Related: Investing Basics: How To Buy Stocks
Starting out doesn’t require a lot of money. Make sure to look at your budget to figure out how much you can afford to set aside each month.
Explain the next steps. Move slowly.
Let’s do this together.
1: Identify Your Investment Goals and Choose the Right Account.
Pro tip: invest first for retirement. It’s probably your most costly goal to go permanently OOO, even if it’s decades away. This is why you should bank enough money as early as possible. This is how you can determine how much you’ll need.
Look into your workplace’s retirement plans, such as a 401(k) or 403(b). Adding to your savings is an added bonus if your employer matches your contributions. For extra credit, or if you don’t have a retirement plan at work, you can open an IRA. Tax breaks are available for all three of these accounts since the government wants you to be able to afford your post-work life.
Consider a 529 plan if you are investing in education expenses rather than retirement. A regular brokerage account can be used for anything else.
2: Open Your Account.
Find out how to get started with an employer-sponsored account by asking HR. Otherwise, choose where you want to do business. Investment accounts are typically offered by several large financial institutions, such as banks, credit unions, mutual fund companies, and brokerage firms. Depending on your investing style, you can choose from two popular methods:
- If you want to take control of your investments, look for brokers (TD Ameritrade, Vanguard, Charles Schwab, Fidelity, etc.) via an online platform that is easy and intuitive to use. Account fees and minimums should be taken into account. Investing plans customized to your needs can also be created by working with one of their advisors.

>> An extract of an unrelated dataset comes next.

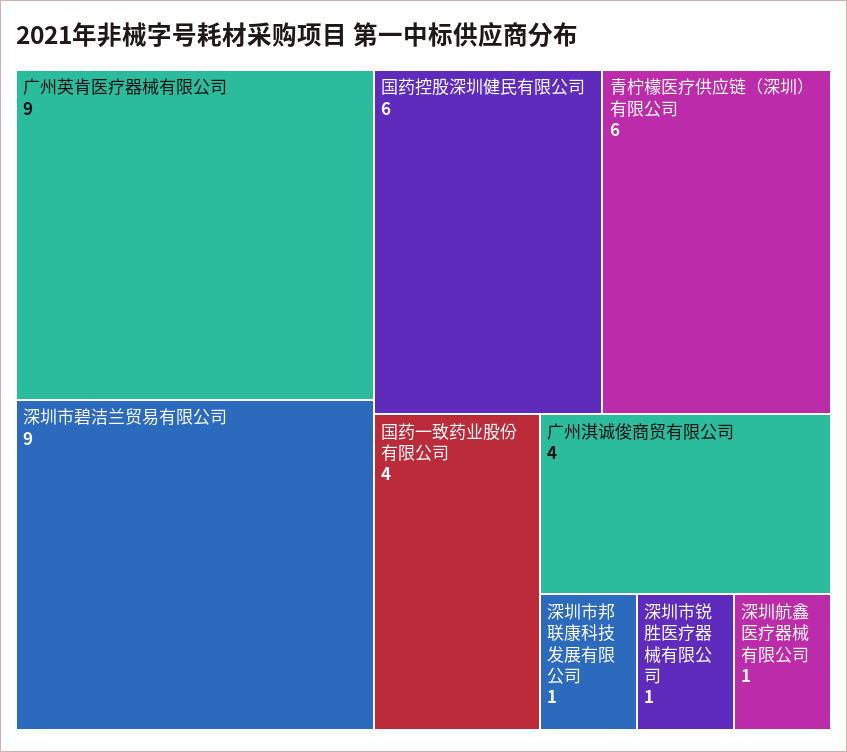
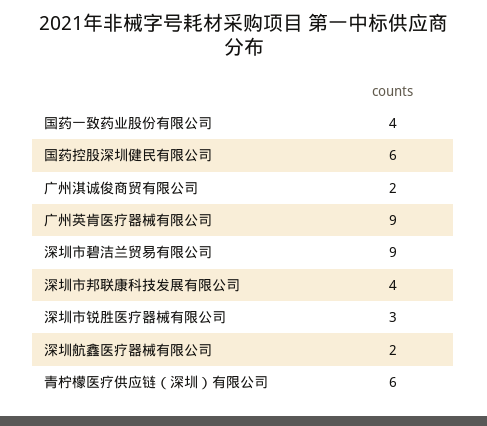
广州淇诚俊商贸有限公司: 4 -> 2
深圳市邦联康科技发展有限公司: 1 -> 4
深圳市锐胜医疗器械有限公司: 1 -> 3
深圳航鑫医疗器械有限公司: 1 -> 2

- For those who prefer hands-off management, consider robo-advisors. Think of companies like Personal Capital, Betterment, Acorns, and Wealthfront. While they are typically low-cost, it is unlikely that you can get someone on the phone if you have any questions.

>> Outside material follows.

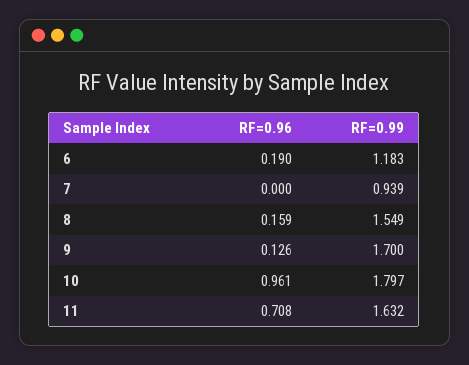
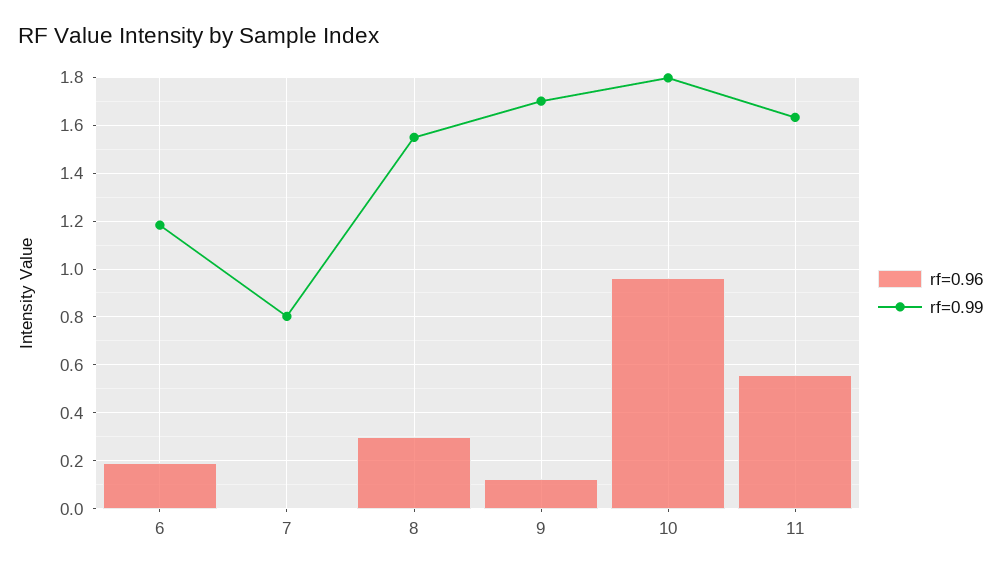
RF=0.99, 7: 0.939 -> 0.8
RF=0.96, 8: 0.159 -> 0.3
RF=0.96, 11: 0.708 -> 0.55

3: Choose Your Investments.
Stocks and bonds are two popular options. You should choose a mix of both that you are comfortable with. It’s riskier to invest in stocks, but the rewards can be greater. It’s a good idea to have more when you’re young so that you are able to live closer to the edge.

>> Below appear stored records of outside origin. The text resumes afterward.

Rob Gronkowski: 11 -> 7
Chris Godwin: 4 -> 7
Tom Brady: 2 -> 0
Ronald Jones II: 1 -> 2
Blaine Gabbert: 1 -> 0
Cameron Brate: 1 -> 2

Investing a portion of your retirement account in stocks can be calculated simply by subtracting your age from 110. You should invest 80% of your portfolio in stocks and 20% in bonds when you’re 30 years old. If you’re investing for retirement (or for whatever goal you’re striving to achieve), you’ll want to buy more bonds as they are considered safer investments. This holds true even if you have a low-risk tolerance.
But when it comes to picking investments, you don’t have to do it all yourself. Mutual funds and exchange-traded funds are good ways to buy a bunch of assets simultaneously. As well as be able to diversify. The idea is to spread your money among several types of investments so that when some don’t work out, others will.
4: Focus On Your Progress, Not Your Balance.
Don’t check in too often, or you’ll get stressed out and make bad decisions. Stock prices are constantly changing, so you must remain calm. When things get rough, it’s generally best to leave your investments alone, even though investing involves some risk. Keeping the course over the long run (read: years, not months) and investing in a diversified portfolio can give you the best chance of recovering your money.
It’s helpful to remember that the US stock market has survived every recession in history…and came back stronger each time.
The unknown can be frightening. But investing isn’t something you should sleep on. Follow the steps at a pace that suits you.